Task details:
Wherever a picture appears in the data below, omit it, and restate everything else word for word.

+===+

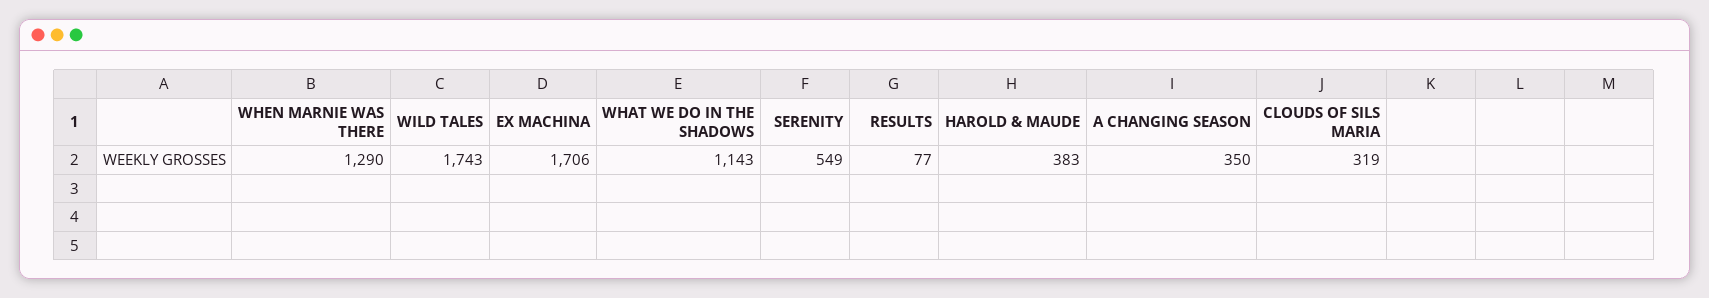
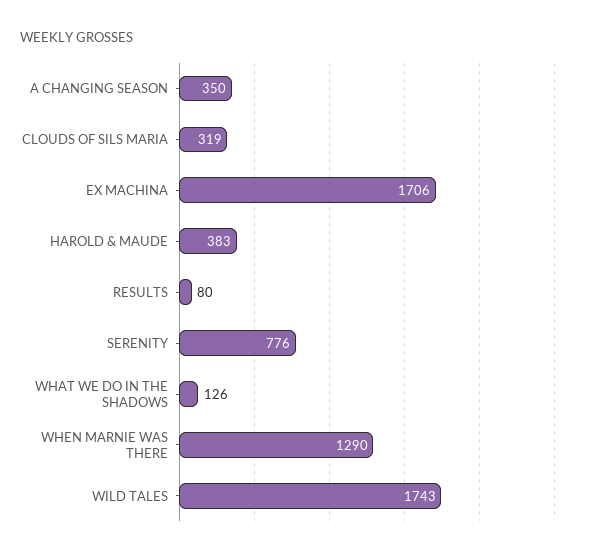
WHAT WE DO IN THE SHADOWS: 1143 -> 126
SERENITY: 549 -> 776
RESULTS: 77 -> 80

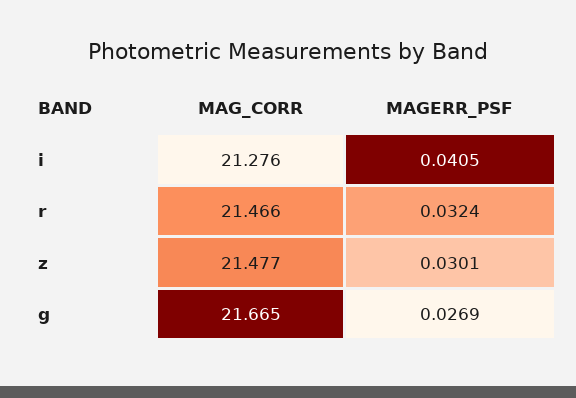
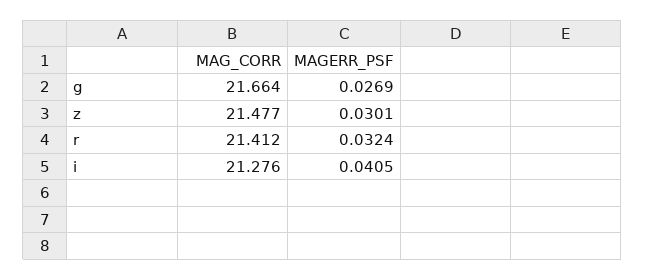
MAG_CORR, r: 21.466 -> 21.412
MAG_CORR, g: 21.665 -> 21.664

+===+

Output for this task:
WHAT WE DO IN THE SHADOWS: 1143 -> 126
SERENITY: 549 -> 776
RESULTS: 77 -> 80

MAG_CORR, r: 21.466 -> 21.412
MAG_CORR, g: 21.665 -> 21.664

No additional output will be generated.